Despite obtaining rapid intraoperative pathology results within minutes, our workflow does not sacrifice quality. Our F1 score, a common performance marker for binary classification tasks, demonstrates that our model works well. Similarly, we obtained a high degree of confidence, typically exceeding 90%. We achieved this performance with minimal performance loss when using machine learning frameworks designed to work on smartphones (CoreML). Our data demonstrate that a high level of accuracy and rapidity can be achieved with minimal technological support, with the potential to extend pathology expertise with easy-to-use technologies.

External validation on a new dataset, created at different institutions on different SRH machines confirmed the high sensitivity of the smartphone app in detecting pituitary adenoma, even when changing the work environment.

Our work has several limitations. First, this is a single center study, which can introduce bias. Future work should include multicenter validation of the platform. Even though we performed an external validation on an adenoma dataset, it is still limited by the unavailability of external datasets of normal pituitary gland images. Second, the deep learning model presented here is trained to specifically distinguish between normal pituitary gland and pituitary adenoma. Future models can be trained to identify a large number of different sellar pathologies and other tumors. Additionally, further work would have to validate the value of this platform in cases where a prior resection was performed, or radiation was administered.
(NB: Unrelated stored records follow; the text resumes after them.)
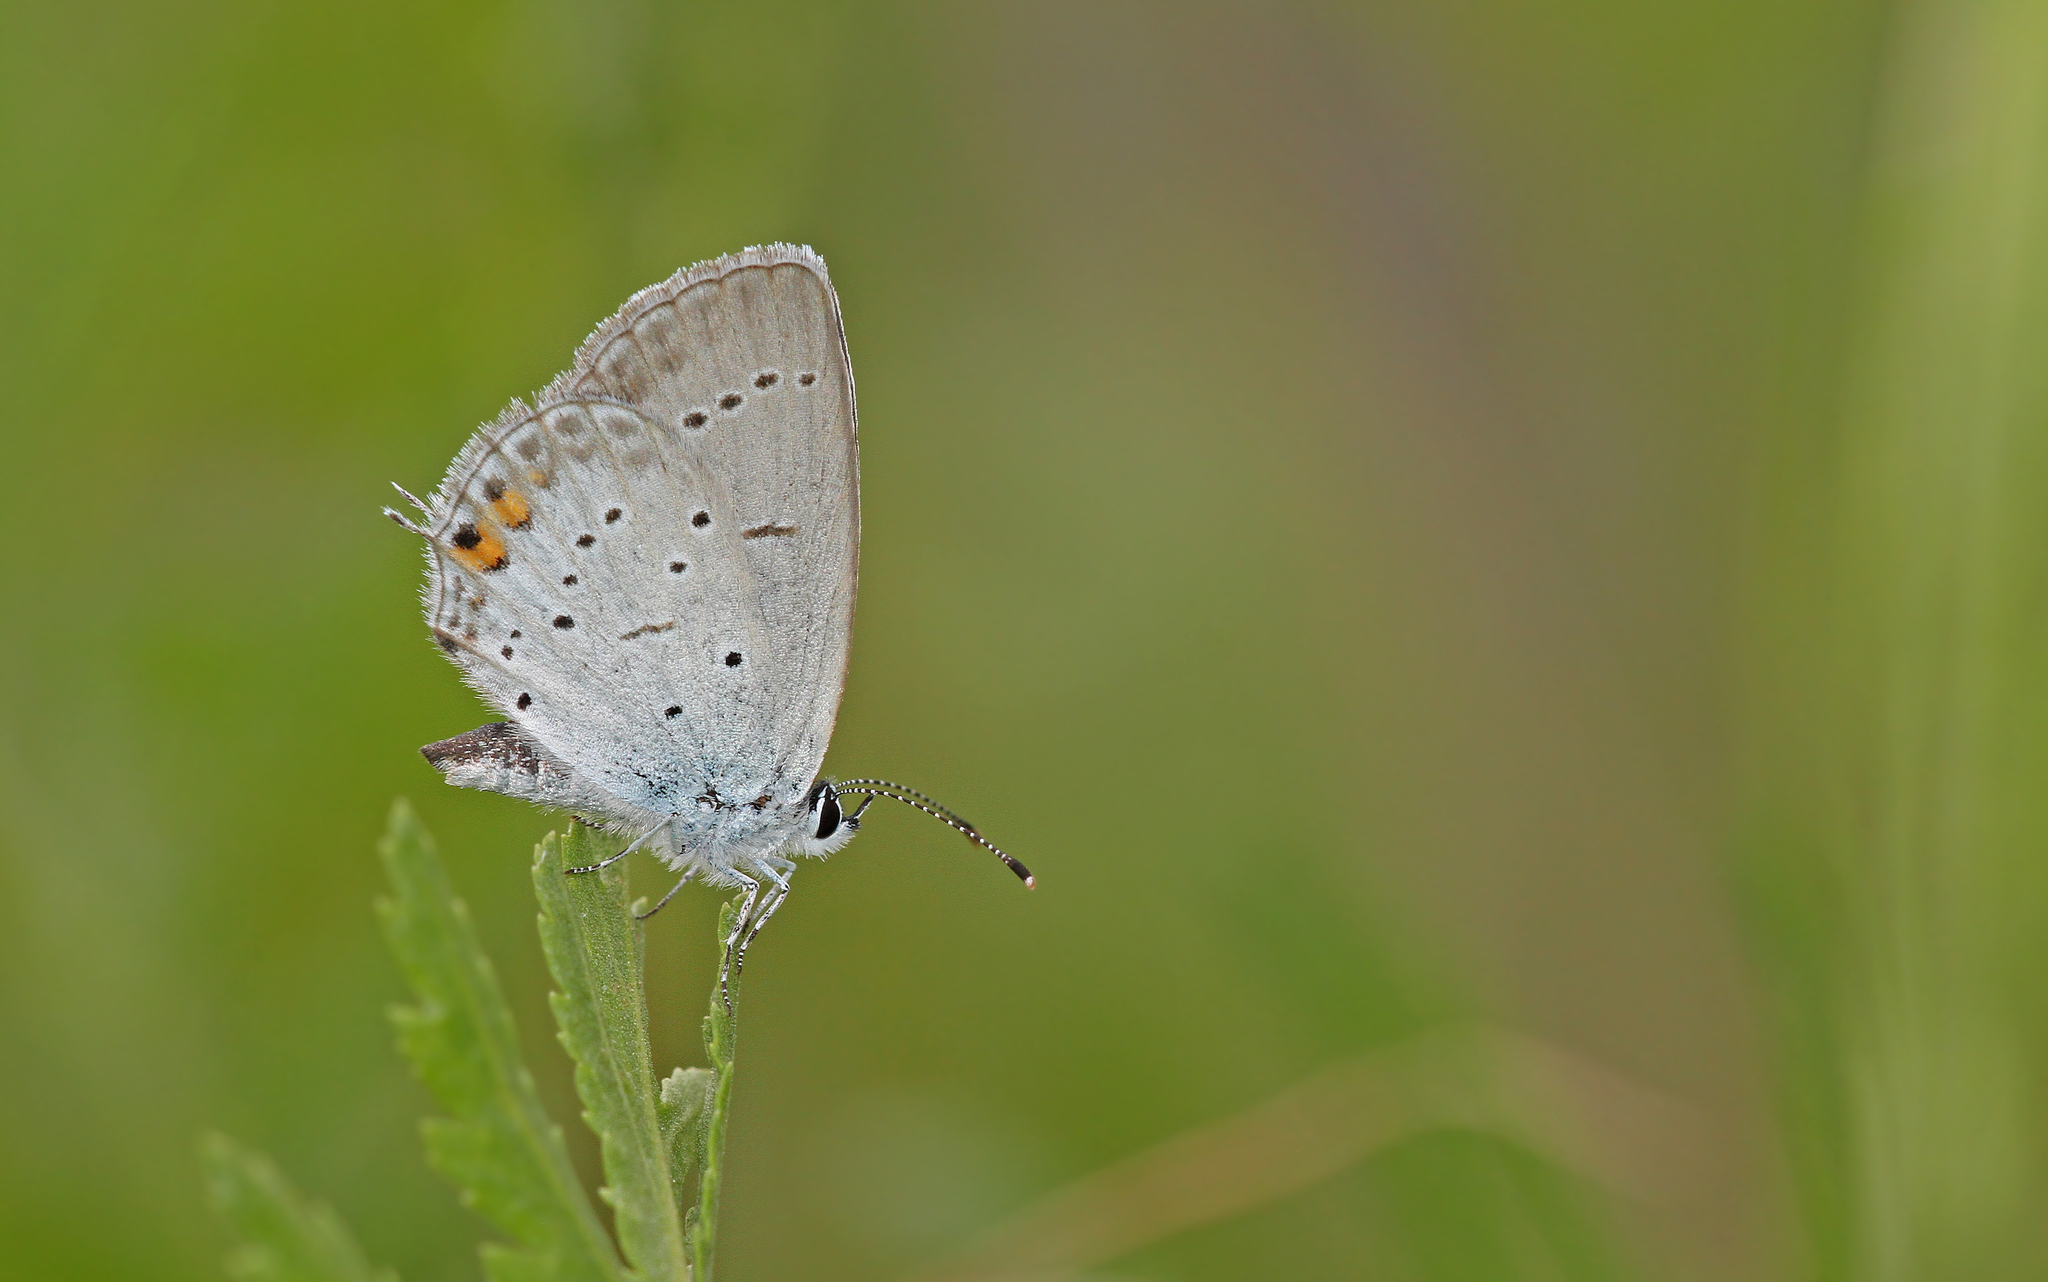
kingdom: Animalia
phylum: Arthropoda
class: Insecta
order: Lepidoptera
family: Lycaenidae
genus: Elkalyce
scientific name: Elkalyce argiades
Furthermore, factors like room illumination, monitor settings, and mobile phone camera settings could introduce perturbations that might affect the accuracy of detection. Nevertheless, the additional testing we did on the images without going through the smartphone or camera shows comparable results to the smartphone app. In addition, the prospective study done in Phase 3 has demonstrated the effectiveness of our technique in real-world conditions, further validating its practicality and robustness.

Another limitation of our platform is its current specificity to SRH images, which may restrict its use due to financial or proprietary considerations. Nonetheless, the versatility of our platform allows for its potential adaptation to different optical images, such as SRS images, and even classic H&E images. In the latter case, an affordable adapter such as described by Liu et al. could be attached to the smartphone’s camera to capture an image shown through a traditional microscope30. This would be particularly relevant in developing countries where the cost of access to H&E preparations is substantially lower than the cost of Raman-based technologies, and where there is a dire need for specialized pathologists. The use of a modified version of our platform could help address this need by providing an accessible and affordable solution for diagnosing a variety of pathologies, particularly in settings with limited access to specialized resources. Incorporating our platform in the surgical workflow at centers with limited access to high-quality intraoperative diagnosis could potentially improve maximal surgical resection of tumors. This, in turn, may reduce the need for repeat surgeries and enhance oncologic care and patient-reported outcomes.